David: No, because that's the base of Mondstille. Everytime we write a song there's that little voice in our heads which says "Hey, there has to be some great violin in there, don't mess around too much!" For the pre production of "Seelenwund" we wrote and recorded all guitars and other stuff first. Then we met with Ludwig and created the violin tracks song by song. It wasn't that hard because as we wrote the guitars we "prepared" every song and let a lot of space for the violin to fill. You know, it's like: "Wow, what a great riff! That's the perfect layer for a violin, or two, or three!" haha. If you listen closely to "Träumers Flucht" there're some spots where you'll find four violins playing at the same time.
⊗ Michael: After your first record „Am Ende“ was released, you had to discontinue working with „White Birds records“. What made you carry on with the band?
David: We just HAD to carry on! It was our child and you don't give away your child just because it was beaten up by some asshole. The only condition we set to ourselves: No more labels! I will manage all the band stuff and will have full control of all Mondstille business.
That's why I nearly had a burnout as we finished "Seelenwund", haha
⊗ Michael: Can we expect Mondstille to play shows again at some point? Or are you planning to solely focus on writing and recording music?
David: The only show planned was our release gig with Alcest and Les Discrets in Vienna on February, 9th. I can't tell if there will be any other concerts because it seems like we're unable to find a drummer.
I can't even tell the future of Mondstille. Maybe we'll do another metal album, or an instrumental acoustic CD, maybe nothing ...
Only time will tell!
Mondstille - Seelenwund
1. Ich hab geträumt
2. Mein inner Sturm
3. Im Trauerhain
5. Die Seele frei
7. Sehnsucht versus Leben
8. Ich der Pan
9. Der stille Mond
11. Träumers Flucht
Seelenwund is a challenging record.
Starting after a short intro, it's blasting ferocity screams of anger and hate, turning tremolo-picked riffs and underyling violin-melodies into a hopeless, misanthropic atmosphere.
The atmosphere is accompanied by (non-typical) growled black metal vocals that add to the dark, misanthropic feeling.
After those raging breakouts, acoustic, melancholic parts come into play like rain and wind after fire. To me, those fragile melodies seem to weep of loneliness in a crowded place. A feeling of being alone with one's thoughts - something a lot of us can relate to I guess.

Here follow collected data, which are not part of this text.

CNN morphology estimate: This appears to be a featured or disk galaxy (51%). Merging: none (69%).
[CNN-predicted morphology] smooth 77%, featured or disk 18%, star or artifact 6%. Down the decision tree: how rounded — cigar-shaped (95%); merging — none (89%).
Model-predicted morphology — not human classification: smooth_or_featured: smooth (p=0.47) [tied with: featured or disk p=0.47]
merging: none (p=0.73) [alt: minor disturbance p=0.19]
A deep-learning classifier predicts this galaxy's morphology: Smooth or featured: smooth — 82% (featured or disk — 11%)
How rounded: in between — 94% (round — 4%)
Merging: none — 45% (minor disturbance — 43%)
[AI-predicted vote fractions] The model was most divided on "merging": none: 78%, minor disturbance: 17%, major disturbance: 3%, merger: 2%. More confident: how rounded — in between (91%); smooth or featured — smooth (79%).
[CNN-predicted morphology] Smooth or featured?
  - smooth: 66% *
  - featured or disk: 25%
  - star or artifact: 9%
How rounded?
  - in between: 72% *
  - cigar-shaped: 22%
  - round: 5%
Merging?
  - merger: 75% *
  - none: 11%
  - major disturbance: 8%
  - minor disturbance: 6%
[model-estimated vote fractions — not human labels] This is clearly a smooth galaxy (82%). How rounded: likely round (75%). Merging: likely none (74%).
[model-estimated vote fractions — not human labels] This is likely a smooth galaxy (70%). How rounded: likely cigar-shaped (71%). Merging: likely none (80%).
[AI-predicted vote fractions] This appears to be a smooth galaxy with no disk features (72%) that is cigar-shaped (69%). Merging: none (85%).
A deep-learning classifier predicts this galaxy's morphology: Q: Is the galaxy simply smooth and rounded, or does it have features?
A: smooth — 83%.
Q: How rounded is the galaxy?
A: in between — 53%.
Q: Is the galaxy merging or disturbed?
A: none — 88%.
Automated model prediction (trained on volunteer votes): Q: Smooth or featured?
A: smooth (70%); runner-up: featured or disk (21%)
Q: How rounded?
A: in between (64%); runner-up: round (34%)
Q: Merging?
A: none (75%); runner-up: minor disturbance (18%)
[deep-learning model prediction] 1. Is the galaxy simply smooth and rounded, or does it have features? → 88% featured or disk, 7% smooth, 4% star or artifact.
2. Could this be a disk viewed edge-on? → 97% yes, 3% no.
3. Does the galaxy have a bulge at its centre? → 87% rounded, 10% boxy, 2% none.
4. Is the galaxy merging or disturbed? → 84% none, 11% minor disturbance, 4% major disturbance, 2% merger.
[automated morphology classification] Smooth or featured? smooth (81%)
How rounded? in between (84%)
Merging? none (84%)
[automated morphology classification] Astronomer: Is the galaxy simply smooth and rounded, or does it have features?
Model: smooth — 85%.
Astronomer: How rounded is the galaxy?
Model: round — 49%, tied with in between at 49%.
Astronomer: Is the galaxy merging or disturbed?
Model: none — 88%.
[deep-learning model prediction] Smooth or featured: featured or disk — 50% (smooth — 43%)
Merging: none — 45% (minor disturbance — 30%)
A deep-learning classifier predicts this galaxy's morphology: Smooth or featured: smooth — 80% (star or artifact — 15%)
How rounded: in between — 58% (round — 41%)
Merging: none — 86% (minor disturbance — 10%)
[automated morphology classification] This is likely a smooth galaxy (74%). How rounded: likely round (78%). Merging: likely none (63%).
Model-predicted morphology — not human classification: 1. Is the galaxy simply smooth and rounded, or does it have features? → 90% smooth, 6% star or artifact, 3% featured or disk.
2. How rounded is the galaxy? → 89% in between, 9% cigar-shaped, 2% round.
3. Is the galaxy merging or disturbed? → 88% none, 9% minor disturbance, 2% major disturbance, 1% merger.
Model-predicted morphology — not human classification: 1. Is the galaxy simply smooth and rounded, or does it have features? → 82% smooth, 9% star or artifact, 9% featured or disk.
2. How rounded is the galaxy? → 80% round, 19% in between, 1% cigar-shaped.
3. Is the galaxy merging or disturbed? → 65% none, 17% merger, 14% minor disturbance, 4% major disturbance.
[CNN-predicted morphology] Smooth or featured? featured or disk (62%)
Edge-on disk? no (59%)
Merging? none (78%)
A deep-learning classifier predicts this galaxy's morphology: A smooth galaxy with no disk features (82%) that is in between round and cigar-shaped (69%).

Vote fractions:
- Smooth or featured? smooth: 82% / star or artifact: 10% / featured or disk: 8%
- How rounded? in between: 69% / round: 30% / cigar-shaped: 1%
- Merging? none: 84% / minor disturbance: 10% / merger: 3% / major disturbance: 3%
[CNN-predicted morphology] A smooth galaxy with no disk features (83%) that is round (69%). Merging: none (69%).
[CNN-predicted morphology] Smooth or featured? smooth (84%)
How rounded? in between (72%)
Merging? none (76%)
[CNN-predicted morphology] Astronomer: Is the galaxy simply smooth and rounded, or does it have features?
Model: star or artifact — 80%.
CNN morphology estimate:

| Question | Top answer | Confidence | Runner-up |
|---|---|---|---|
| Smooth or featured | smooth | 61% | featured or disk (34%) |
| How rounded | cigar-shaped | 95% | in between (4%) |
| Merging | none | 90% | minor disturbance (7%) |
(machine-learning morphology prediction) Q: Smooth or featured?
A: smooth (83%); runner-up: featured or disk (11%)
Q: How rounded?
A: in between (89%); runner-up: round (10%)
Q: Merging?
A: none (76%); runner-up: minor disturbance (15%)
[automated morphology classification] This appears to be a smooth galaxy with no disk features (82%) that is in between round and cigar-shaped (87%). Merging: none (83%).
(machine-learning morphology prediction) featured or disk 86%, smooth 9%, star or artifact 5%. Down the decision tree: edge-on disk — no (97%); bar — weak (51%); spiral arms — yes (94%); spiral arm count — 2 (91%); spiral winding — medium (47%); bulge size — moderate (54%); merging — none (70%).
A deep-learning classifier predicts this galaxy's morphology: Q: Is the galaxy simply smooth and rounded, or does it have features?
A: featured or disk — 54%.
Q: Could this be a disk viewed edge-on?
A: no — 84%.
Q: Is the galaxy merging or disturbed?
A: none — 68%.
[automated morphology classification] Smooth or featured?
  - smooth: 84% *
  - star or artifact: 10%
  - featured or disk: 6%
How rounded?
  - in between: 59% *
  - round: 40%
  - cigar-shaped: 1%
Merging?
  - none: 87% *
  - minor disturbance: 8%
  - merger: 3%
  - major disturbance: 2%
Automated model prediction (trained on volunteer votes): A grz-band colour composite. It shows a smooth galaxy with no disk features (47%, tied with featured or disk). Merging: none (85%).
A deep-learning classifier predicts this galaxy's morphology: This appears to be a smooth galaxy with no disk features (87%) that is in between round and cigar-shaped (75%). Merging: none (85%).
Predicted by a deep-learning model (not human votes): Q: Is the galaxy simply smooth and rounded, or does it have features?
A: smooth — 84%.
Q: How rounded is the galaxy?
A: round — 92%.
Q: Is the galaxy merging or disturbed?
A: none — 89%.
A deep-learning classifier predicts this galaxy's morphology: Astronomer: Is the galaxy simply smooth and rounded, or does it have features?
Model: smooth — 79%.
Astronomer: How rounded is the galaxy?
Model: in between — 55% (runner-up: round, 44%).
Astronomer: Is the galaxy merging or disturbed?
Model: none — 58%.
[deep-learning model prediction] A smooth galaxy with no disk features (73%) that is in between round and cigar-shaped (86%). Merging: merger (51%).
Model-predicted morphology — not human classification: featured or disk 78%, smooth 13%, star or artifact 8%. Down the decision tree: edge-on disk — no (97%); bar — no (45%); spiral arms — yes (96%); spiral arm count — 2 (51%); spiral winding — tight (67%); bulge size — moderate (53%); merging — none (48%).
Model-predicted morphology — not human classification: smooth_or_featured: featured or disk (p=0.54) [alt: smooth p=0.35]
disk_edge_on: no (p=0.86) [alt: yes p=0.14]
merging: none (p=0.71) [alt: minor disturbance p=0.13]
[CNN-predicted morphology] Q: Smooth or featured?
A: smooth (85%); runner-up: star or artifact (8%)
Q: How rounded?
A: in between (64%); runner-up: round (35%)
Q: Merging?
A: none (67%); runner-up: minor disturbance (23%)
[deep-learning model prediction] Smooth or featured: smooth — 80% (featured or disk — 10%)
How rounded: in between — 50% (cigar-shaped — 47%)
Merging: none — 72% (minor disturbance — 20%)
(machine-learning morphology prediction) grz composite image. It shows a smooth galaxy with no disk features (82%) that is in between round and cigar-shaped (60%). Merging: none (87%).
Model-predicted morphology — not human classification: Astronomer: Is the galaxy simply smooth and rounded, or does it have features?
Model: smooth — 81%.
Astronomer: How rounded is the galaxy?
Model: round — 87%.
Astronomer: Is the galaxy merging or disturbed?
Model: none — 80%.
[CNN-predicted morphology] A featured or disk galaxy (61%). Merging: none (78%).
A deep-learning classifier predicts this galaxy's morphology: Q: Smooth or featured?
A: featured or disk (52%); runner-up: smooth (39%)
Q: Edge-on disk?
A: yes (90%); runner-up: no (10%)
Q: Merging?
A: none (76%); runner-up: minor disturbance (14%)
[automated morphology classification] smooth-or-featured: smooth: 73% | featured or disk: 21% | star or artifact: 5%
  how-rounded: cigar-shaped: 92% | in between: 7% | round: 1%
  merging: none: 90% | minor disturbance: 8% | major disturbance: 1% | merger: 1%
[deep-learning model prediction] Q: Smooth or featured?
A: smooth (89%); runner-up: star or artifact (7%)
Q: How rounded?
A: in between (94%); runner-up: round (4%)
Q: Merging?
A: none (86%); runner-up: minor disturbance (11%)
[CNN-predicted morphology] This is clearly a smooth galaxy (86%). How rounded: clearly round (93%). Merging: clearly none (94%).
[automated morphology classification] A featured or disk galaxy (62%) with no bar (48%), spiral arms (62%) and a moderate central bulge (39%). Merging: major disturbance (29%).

But, when listening carefully to the poetic lyrics, they always show a sign of hope, which comes, as David Dornauer put it, with personal strength. One can tell that the band has poured their hearts into the music.
This dedication to the music is what carries the listener on through what might be strenuous for some - a journey through emotions - and leaves him in awe after a little over an hour.
The first time I listened to the record, I couldn't even tell where one song started and where the other ended. For me, that is the best sign for great music
Thus, "Seelenwund" is the perfect fit for people who like thought-provoking music that takes time to fully grasp. But once you get the whole idea, you will keep coming back to this record, I promise.